Dulu, mahasiswa kita, pemuda kita, begitu antusias dalam berorganisasi. Mereka mengamini bahwa dari organisasi kecil mereka itulah episode besar kehidupan akan ditulis. Mereka mencintai organisasi tersebut. Maka tak heran banyak peristiwa besar dilahirkan oleh organisasi kepemudaan atau kemahasiswaan. Coba simak kembali catatan sejarah, setiap perubahan direkayasa oleh tumuhat-tumuhat kaum muda. Itulah hukumnya.

Tidak terbesit sedikit pun dalam benak mereka untuk mendapatkan keuntungan dari organisasi yang mereka geluti.

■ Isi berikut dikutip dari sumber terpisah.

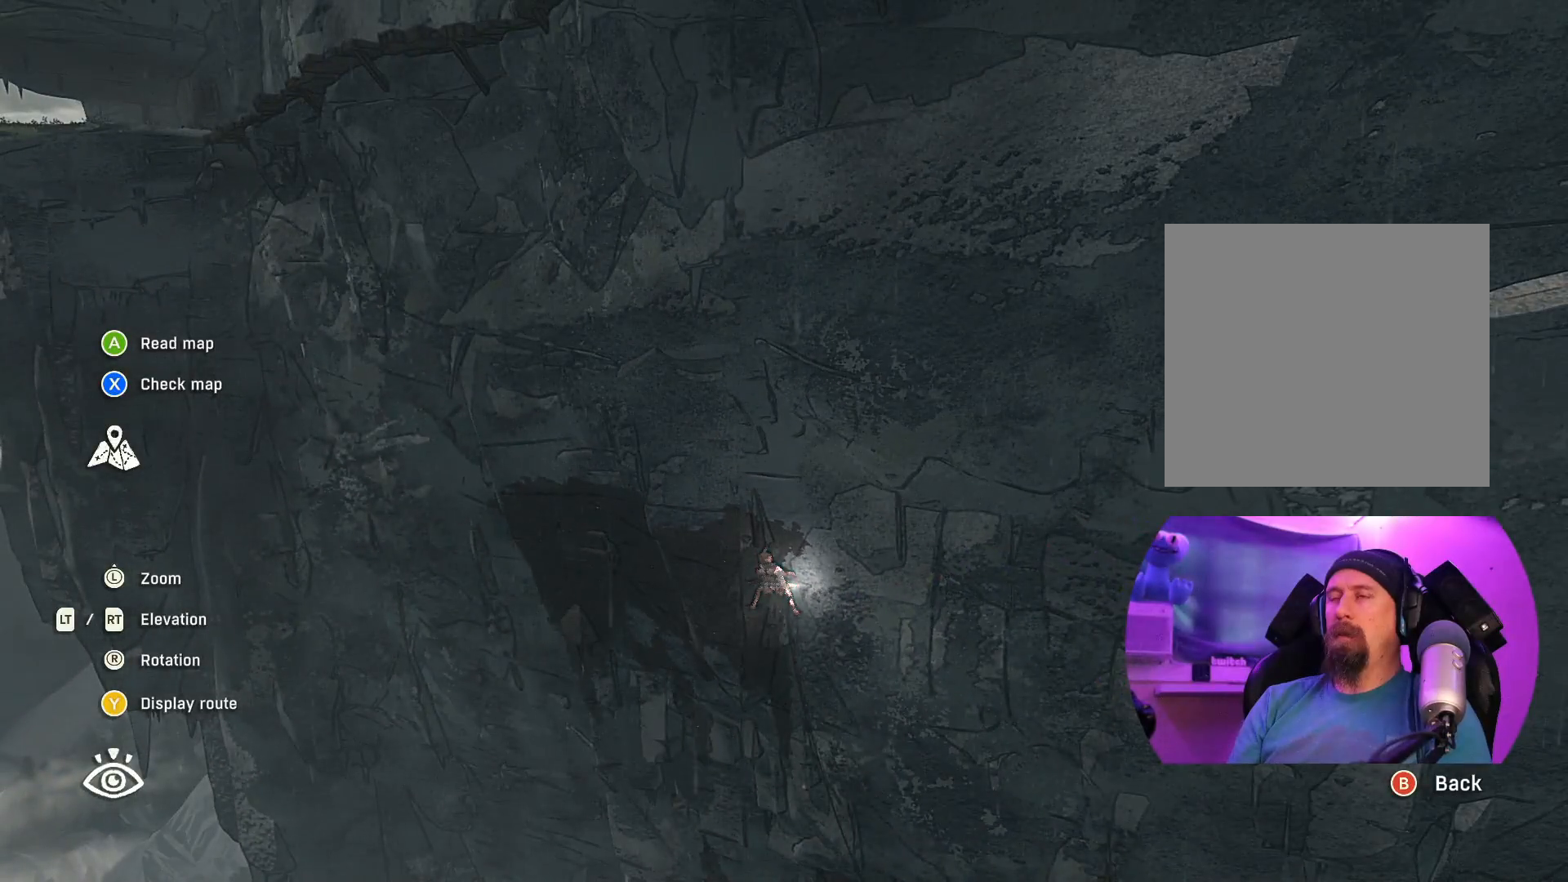
{"buttons": [], "left_stick": "left", "right_stick": "center", "events": [[233, "Y", "down"], [317, "Y", "up"], [467, "left_stick", "left"]]}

Tidak materi, kedudukan, maupun popularitas. Yang ada hanyalah ketulusan. Dan itulah landasan bagi pengorbanan-pengorbanan yang mereka kucurkan. sama derasnya dengan kucuran peluh keringat mereka ketika menyusuri jalan panjang perjuangan. Panas terik matahari, hujan deras, rupiah yang harus dikeluarkan, bahkan hantaman pentungan polisi pun tak berhasil menggoyahkan keyakinan yang dipegang kuat-kuat. Dahsyat! Ketulusan dan pengorbanan itulah sember energy perubahannya. Dua hal itulah yang memaksa sejarah takluk ditangan mereka. Namun dua hal itu pula lah yang hilang saat ini.

Kini, boro-boro dicintai. organisasi-organisasi tak lagi diminati. Ia ibarat permainan klasik yang tidak diminati gara-gara ada permainan modern. Seperti anak kecil yang meninggalkan gobak sodor, dan lebih memilih playstation. Nasibnya berujung ditempat sampah bersama onggokan barang-barang tak berguna lainnya.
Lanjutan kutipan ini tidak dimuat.